Say for whatever reason, the esxi host crashes, or the network between it and the backup destination is lost.
How does xsibackup handle such scenarios? Does it have some resume support? will it cleanup the failed backup so it can be run again?
And should I worry about garbage in the backup destination?
All routines have been thought to be as crash consistent as they can be. Per instance: blocks are copied over as a temp buffer and only once the transfer process is confirmed to have finished well, they are put in place with an atomic system call.
The new blocks are only added to the general .blocklog manifest once the full (1)backup process has finished. They are added to the file manifest (.map files) on a per file basis. Thus, if some backup is interrupted, the blocks will be copied again on any subsequent backup, as if they didn't exist, unless you run some --repair argument in the backend, which would account the blocks on the partial files to the .blocklog file and eventually save you some time.

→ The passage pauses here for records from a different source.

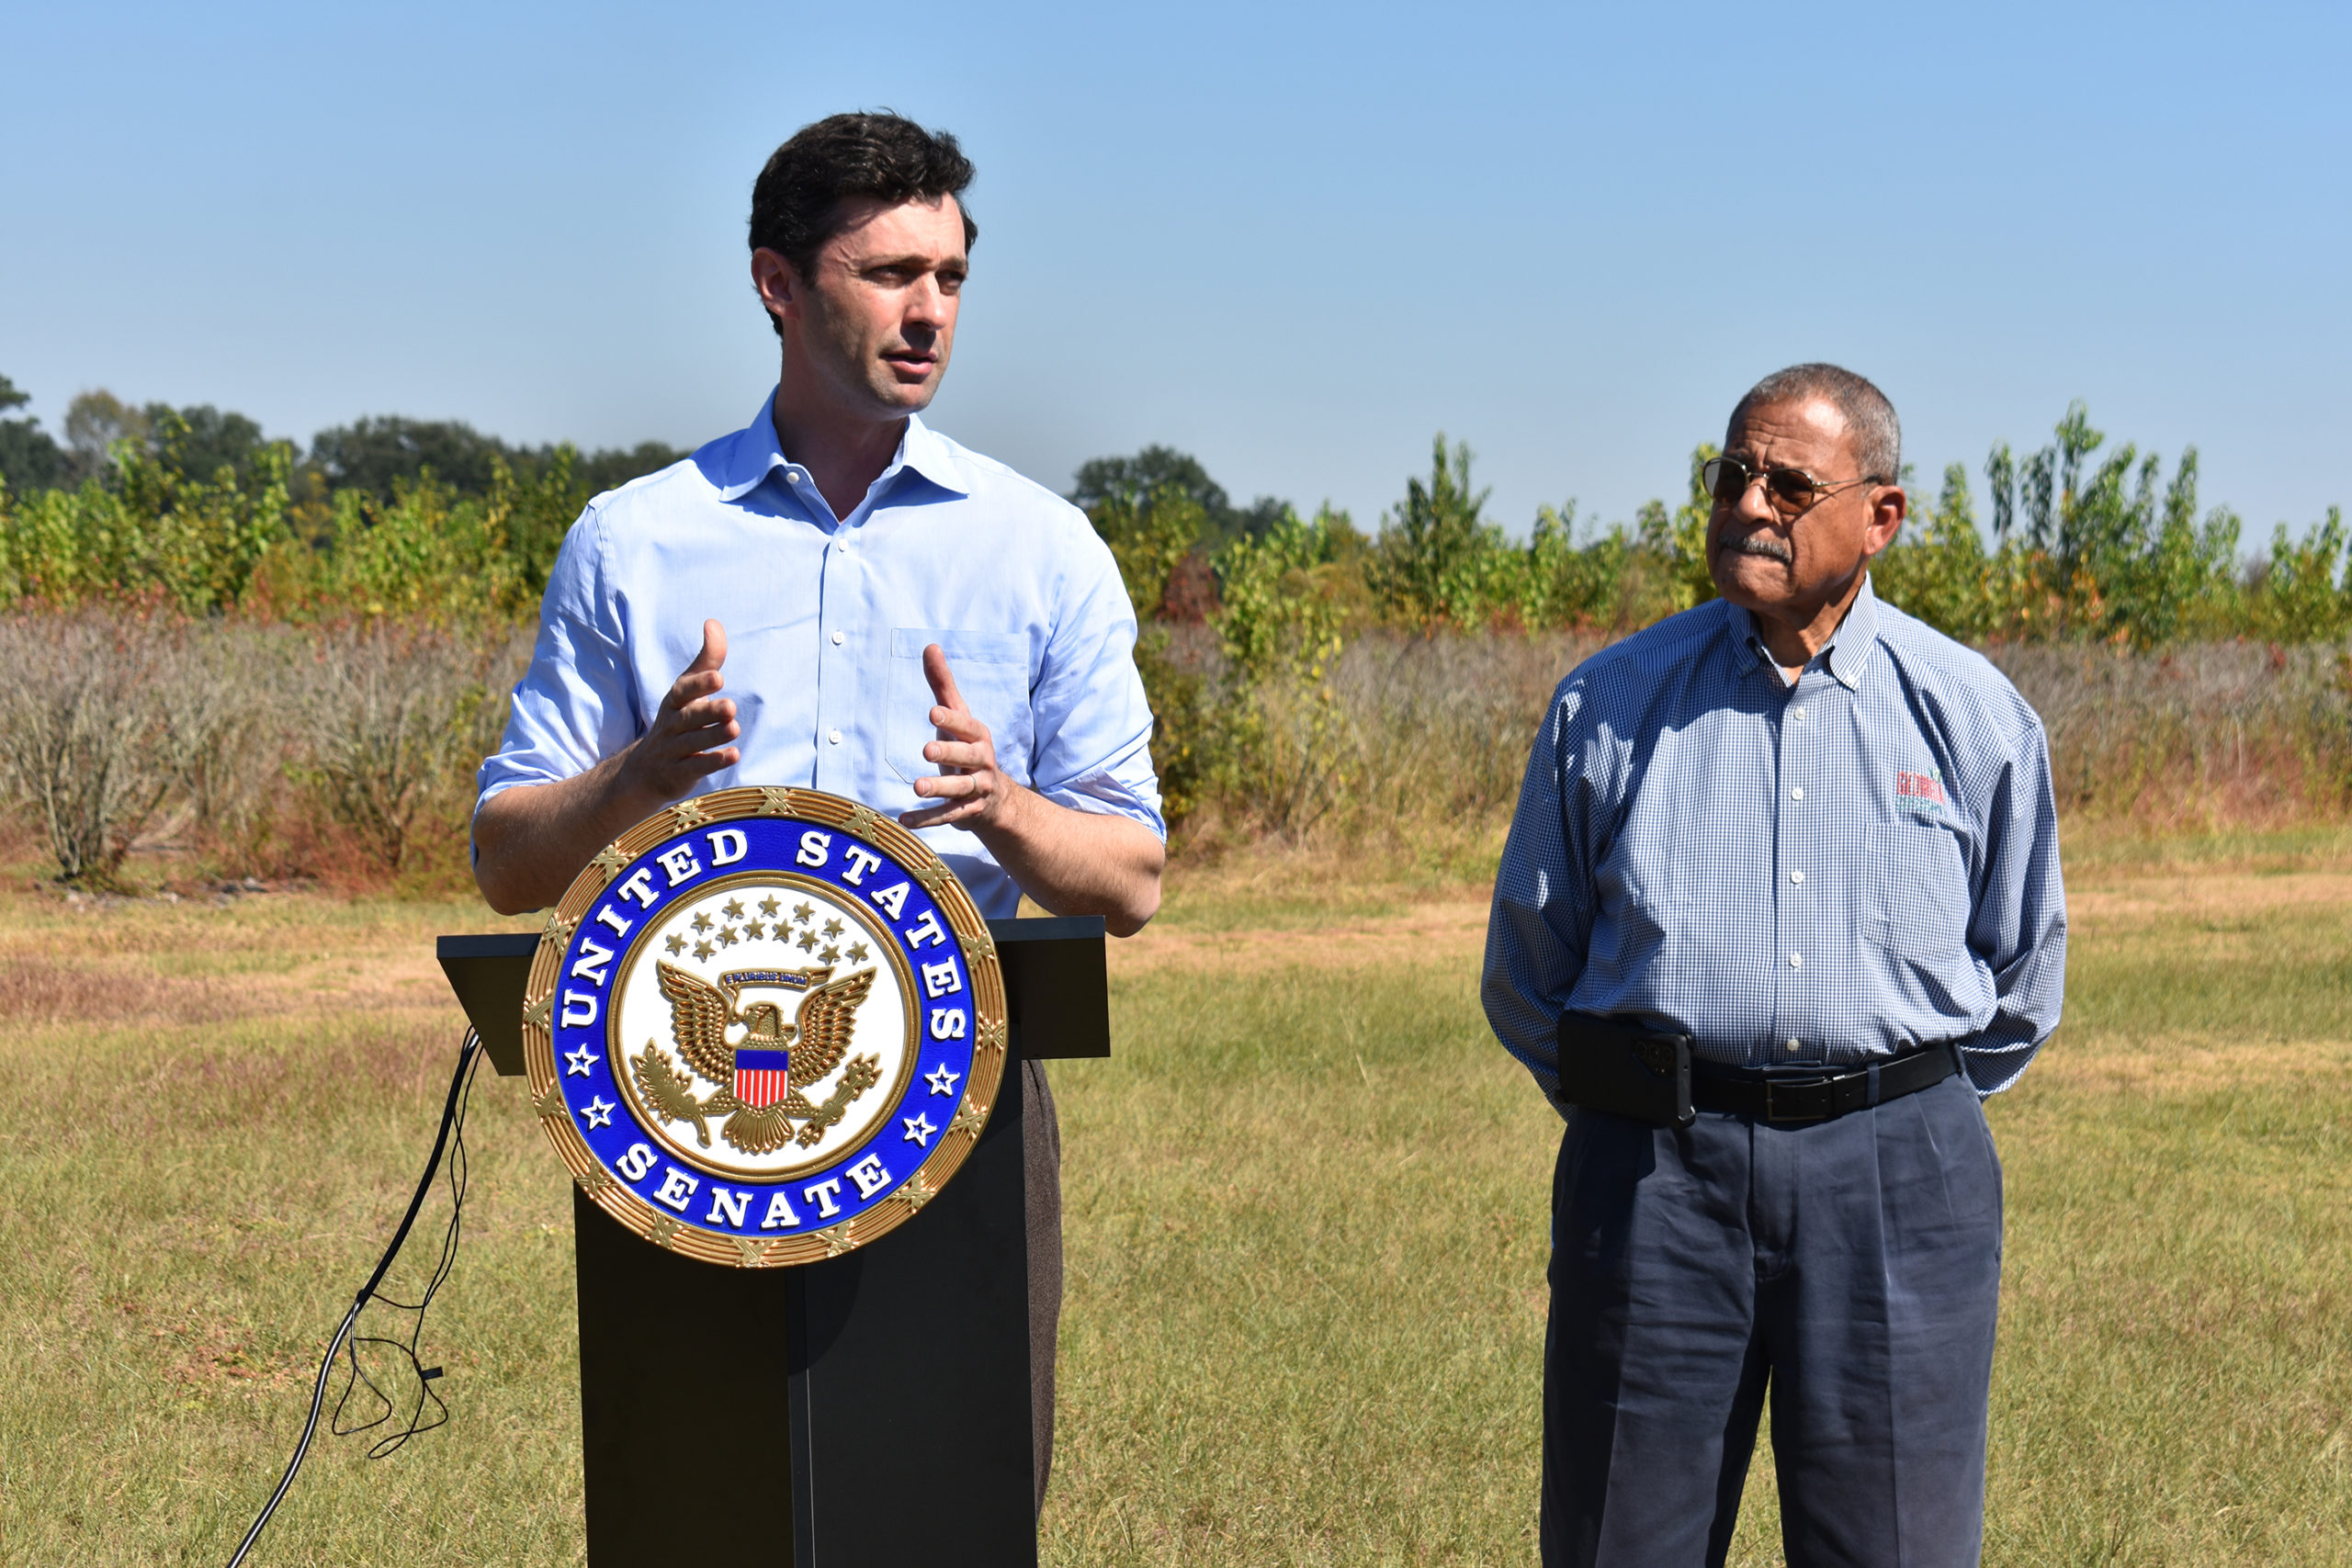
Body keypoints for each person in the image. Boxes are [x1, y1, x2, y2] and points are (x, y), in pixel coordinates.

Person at [471, 112, 1167, 1510]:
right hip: (682, 1111)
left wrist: (1006, 809)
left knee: (949, 1495)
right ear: (778, 284)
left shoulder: (1038, 548)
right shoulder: (640, 540)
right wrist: (640, 775)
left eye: (951, 278)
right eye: (888, 272)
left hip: (955, 1104)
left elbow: (1133, 876)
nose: (928, 313)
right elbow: (504, 860)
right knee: (703, 1499)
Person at [1482, 364, 2066, 1567]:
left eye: (1791, 484)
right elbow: (1529, 974)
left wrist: (1878, 1112)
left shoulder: (1972, 720)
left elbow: (2019, 986)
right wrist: (1656, 1100)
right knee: (1619, 1542)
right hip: (1653, 1183)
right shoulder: (1610, 707)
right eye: (1733, 473)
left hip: (1901, 1189)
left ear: (1881, 517)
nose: (1752, 503)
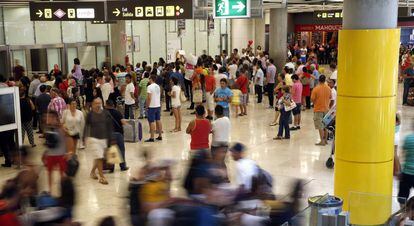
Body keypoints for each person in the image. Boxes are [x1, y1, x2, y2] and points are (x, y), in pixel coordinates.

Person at [84, 98, 113, 185]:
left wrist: (111, 138)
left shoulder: (106, 113)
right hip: (94, 139)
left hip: (104, 138)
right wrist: (84, 137)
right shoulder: (90, 114)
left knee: (99, 157)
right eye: (96, 103)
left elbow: (109, 126)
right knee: (99, 157)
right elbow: (86, 126)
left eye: (99, 103)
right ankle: (101, 177)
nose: (98, 105)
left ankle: (93, 172)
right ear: (92, 104)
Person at [43, 111, 68, 193]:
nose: (48, 119)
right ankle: (50, 190)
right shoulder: (47, 127)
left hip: (61, 154)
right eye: (48, 117)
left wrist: (68, 152)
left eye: (50, 117)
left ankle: (63, 189)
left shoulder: (61, 127)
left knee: (62, 174)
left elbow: (67, 138)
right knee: (49, 173)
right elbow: (47, 142)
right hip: (51, 154)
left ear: (55, 118)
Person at [106, 100, 129, 172]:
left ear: (106, 105)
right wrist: (127, 123)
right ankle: (123, 166)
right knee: (121, 150)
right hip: (119, 134)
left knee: (111, 150)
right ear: (113, 105)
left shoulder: (104, 113)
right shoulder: (117, 112)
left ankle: (111, 168)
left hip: (109, 134)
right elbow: (123, 122)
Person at [311, 75, 332, 146]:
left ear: (319, 80)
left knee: (320, 126)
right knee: (325, 125)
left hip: (318, 109)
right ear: (325, 80)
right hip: (326, 109)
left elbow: (312, 99)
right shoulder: (328, 88)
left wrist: (316, 103)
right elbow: (330, 97)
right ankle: (325, 140)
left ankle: (322, 141)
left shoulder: (316, 89)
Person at [398, 124, 414, 206]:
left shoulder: (408, 138)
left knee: (402, 199)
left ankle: (403, 215)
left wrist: (399, 171)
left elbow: (401, 156)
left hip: (406, 174)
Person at [211, 105, 231, 170]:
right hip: (225, 143)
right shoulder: (227, 119)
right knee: (222, 161)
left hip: (216, 145)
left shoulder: (214, 123)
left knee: (215, 162)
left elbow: (211, 131)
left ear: (215, 113)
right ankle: (225, 177)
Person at [145, 74, 163, 142]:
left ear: (151, 79)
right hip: (158, 105)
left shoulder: (149, 87)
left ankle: (152, 137)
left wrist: (147, 106)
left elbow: (149, 98)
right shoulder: (158, 86)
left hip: (152, 106)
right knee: (158, 120)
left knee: (151, 121)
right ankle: (160, 135)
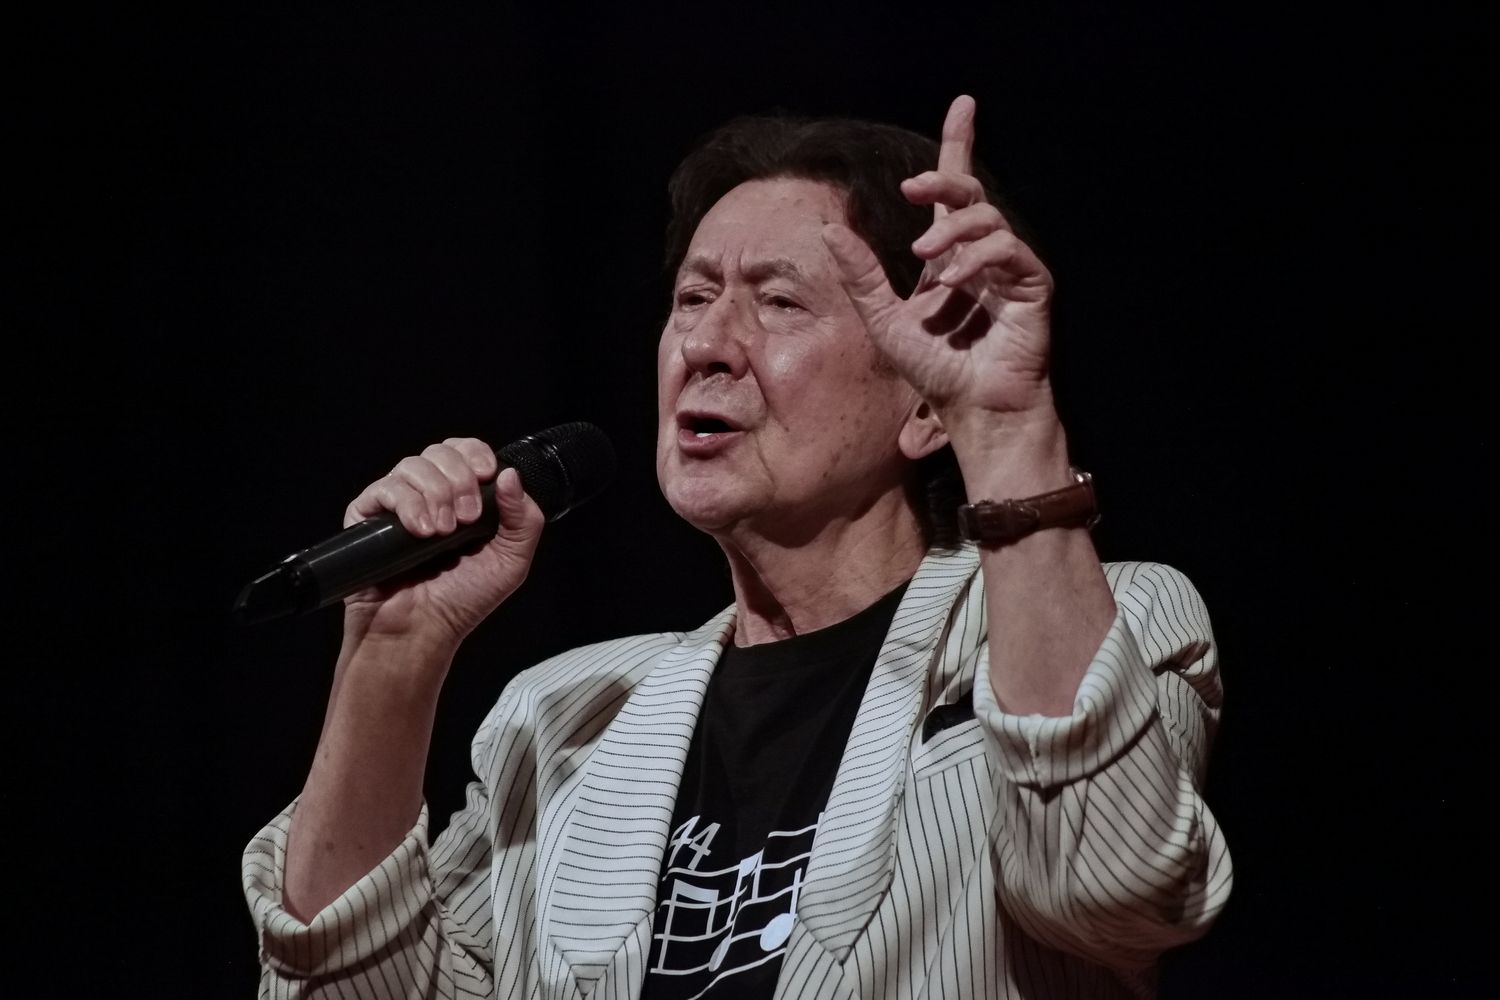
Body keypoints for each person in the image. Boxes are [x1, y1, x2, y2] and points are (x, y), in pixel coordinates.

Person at [242, 95, 1232, 999]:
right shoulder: (563, 722)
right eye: (692, 297)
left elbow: (1111, 892)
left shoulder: (1106, 623)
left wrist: (1007, 431)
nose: (706, 344)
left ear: (926, 399)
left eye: (779, 301)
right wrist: (394, 656)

All this operations follow rule of thumb logic, that is: if some block can't be completely transferred, it will not appear as a file in the data folder as part of the block structure. If it is not present in the data folder, it will not be considered by the --repair process.
You have the --check action to allow you to check the data block structure at different levels: file exists or file exists and its checksum matches the name of the block.
In regards to the --replica action. It writes data to the same file on the backend. In case anything would go south, you would get warnings and errors at different levels: 1/ the block transfer, 2/ the final checksum (number of bytes transferred).
By "reductio ad absurdum" logic: the possibility that a block is transferred wrongly while not getting an error on any of those two levels of check is extremely low, not to say despicable.
In case some replica is altered or damaged, you can use the --check action on it, which consists in checking every constituent block and rewriting the correct checksum to the corresponding .blocklog file. Thus next time a --replica is performed on the remote mirrored image the blocks which checksum doesn't match will be updated.
You could still suffer from silent corruption on the disk side. This is infrequent and tends to be much more frequent as read errors than writes. You should rely on your SMART utilities to be safe from that kind of problems.
Still there's room for more refinements and additional checks on the data and that's what we are planning on doing as our software evolves.